THE TASK -
Pick out the lines below with "Works" and list them.

RECORD EXCERPTS -
◇ ◇ ◇ ◇ ◇

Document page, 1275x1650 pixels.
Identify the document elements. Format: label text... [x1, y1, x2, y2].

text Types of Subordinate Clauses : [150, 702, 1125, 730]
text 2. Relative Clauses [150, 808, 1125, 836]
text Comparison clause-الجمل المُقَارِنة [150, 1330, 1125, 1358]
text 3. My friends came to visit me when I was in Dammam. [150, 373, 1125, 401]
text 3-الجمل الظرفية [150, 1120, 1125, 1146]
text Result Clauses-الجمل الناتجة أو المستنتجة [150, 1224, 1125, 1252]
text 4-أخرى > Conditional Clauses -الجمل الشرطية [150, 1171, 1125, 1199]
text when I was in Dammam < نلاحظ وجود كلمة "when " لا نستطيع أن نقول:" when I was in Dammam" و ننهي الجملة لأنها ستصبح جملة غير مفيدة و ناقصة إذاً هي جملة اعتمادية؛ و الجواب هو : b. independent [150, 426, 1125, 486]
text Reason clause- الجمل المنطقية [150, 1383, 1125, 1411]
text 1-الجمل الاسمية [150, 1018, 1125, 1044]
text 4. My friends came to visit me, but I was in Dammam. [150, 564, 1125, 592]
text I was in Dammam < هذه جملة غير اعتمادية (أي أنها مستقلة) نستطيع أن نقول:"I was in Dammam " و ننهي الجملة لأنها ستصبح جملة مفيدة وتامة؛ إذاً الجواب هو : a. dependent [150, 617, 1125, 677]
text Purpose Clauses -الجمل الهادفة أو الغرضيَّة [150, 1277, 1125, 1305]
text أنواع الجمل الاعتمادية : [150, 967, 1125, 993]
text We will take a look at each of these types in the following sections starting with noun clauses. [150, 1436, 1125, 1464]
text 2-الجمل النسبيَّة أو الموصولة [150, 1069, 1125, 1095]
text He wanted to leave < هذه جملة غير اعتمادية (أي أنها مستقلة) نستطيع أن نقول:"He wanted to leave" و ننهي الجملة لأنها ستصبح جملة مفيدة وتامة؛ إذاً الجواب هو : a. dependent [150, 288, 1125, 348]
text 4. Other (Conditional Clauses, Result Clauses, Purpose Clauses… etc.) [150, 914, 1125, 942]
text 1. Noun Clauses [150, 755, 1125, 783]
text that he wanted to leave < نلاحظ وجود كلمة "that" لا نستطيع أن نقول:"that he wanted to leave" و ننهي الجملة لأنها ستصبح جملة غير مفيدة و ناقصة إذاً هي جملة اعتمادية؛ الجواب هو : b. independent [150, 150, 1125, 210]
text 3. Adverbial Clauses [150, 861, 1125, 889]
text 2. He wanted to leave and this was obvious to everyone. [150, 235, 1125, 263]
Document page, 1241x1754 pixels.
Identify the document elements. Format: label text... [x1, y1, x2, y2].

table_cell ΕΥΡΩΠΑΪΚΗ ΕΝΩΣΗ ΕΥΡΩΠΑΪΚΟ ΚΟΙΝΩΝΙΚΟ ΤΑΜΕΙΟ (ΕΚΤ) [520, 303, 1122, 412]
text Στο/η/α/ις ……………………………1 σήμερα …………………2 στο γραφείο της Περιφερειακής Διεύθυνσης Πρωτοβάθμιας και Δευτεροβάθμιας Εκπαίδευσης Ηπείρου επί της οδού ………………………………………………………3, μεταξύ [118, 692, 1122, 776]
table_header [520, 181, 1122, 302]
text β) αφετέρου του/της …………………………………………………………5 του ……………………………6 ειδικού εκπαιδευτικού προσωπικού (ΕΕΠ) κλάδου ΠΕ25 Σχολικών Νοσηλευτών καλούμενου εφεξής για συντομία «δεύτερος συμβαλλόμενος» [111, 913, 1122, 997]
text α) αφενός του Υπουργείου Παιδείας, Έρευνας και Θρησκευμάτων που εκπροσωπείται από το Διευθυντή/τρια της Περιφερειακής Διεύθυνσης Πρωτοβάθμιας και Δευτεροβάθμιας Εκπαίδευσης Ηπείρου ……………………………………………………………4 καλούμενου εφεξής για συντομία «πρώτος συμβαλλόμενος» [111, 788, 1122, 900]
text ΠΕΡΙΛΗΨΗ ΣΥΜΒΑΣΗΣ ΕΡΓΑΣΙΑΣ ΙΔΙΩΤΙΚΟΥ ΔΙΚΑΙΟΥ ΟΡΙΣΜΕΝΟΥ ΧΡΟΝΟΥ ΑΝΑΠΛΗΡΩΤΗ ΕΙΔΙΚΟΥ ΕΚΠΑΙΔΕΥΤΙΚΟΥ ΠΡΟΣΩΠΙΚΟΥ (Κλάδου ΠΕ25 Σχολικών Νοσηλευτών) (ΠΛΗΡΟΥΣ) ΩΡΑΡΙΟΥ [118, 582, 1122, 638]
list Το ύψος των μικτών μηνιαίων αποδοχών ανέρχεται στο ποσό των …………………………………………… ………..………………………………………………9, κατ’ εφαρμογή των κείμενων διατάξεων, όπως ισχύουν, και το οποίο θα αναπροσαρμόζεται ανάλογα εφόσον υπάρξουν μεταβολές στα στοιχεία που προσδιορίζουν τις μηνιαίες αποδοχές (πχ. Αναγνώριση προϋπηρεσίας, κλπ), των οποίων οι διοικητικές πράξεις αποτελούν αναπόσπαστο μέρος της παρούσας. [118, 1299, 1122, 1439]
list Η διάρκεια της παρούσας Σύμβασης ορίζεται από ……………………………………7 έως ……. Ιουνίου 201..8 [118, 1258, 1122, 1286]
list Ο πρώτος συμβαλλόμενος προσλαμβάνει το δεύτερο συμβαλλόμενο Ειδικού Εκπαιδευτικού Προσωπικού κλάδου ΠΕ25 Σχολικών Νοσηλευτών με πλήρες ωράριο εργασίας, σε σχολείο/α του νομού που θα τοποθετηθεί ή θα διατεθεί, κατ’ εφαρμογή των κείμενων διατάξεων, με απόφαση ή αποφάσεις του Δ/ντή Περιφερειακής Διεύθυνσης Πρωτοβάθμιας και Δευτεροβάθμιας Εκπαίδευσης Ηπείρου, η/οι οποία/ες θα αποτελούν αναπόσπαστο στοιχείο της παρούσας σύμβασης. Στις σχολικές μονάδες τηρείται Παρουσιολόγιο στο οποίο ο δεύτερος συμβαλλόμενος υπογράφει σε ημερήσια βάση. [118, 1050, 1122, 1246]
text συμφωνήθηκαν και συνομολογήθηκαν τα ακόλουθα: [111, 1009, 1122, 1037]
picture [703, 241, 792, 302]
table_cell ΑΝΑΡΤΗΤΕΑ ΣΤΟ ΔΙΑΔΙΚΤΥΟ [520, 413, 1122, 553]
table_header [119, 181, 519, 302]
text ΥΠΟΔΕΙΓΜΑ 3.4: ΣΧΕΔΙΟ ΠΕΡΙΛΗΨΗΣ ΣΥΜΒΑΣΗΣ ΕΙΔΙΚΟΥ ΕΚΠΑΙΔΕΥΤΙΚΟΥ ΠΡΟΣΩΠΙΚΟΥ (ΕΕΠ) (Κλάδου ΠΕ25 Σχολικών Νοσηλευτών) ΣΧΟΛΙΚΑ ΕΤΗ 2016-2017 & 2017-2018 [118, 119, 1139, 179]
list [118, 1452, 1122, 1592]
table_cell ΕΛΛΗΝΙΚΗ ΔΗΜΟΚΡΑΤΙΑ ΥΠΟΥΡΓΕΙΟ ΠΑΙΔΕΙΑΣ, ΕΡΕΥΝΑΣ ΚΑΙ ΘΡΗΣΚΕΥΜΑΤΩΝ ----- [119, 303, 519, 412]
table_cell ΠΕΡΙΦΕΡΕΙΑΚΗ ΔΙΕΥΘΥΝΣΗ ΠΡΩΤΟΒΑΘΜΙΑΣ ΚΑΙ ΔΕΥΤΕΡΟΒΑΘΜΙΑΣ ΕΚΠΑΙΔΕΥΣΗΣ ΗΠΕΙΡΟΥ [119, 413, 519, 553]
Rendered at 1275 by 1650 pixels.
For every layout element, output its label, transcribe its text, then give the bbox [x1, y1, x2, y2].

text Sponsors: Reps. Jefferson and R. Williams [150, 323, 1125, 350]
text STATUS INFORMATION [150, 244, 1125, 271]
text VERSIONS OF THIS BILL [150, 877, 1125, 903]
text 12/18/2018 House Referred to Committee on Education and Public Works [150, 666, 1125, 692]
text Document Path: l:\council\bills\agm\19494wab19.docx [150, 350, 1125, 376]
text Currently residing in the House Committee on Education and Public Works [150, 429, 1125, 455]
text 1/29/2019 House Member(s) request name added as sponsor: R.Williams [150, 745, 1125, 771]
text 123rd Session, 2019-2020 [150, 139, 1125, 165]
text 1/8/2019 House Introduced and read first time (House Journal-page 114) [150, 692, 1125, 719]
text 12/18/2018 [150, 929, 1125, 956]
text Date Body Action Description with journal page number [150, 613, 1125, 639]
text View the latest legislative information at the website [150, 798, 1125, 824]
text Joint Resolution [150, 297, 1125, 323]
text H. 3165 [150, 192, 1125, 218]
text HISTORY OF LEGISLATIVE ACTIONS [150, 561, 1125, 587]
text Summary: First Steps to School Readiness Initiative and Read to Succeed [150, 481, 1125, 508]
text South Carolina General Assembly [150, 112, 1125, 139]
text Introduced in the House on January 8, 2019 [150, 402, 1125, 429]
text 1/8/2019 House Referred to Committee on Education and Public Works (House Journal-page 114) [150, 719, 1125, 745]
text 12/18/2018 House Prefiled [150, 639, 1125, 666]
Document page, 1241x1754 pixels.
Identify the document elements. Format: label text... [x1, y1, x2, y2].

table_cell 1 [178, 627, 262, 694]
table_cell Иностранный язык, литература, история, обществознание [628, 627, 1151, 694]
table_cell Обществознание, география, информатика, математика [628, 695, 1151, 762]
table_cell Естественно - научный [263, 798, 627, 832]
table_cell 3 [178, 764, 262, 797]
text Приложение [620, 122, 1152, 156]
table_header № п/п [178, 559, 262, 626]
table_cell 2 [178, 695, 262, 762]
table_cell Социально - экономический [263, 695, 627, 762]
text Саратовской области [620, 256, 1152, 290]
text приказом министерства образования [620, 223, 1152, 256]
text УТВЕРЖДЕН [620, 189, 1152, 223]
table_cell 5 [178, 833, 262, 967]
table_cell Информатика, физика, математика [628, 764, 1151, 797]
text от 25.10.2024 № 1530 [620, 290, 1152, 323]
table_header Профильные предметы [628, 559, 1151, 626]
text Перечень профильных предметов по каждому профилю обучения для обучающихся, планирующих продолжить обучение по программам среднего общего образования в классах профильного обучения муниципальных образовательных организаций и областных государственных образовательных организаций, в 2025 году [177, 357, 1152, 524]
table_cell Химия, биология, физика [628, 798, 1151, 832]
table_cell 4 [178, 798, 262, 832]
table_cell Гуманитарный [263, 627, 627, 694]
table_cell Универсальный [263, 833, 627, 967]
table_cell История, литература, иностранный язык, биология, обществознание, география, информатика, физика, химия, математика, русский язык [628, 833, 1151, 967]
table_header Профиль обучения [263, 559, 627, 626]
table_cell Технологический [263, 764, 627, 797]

◇ ◇ ◇ ◇ ◇

EXPECTED ANSWER -
text 12/18/2018 House Referred to Committee on Education and Public Works [150, 666, 1125, 692]
text Currently residing in the House Committee on Education and Public Works [150, 429, 1125, 455]
text 1/8/2019 House Referred to Committee on Education and Public Works (House Journal-page 114) [150, 719, 1125, 745]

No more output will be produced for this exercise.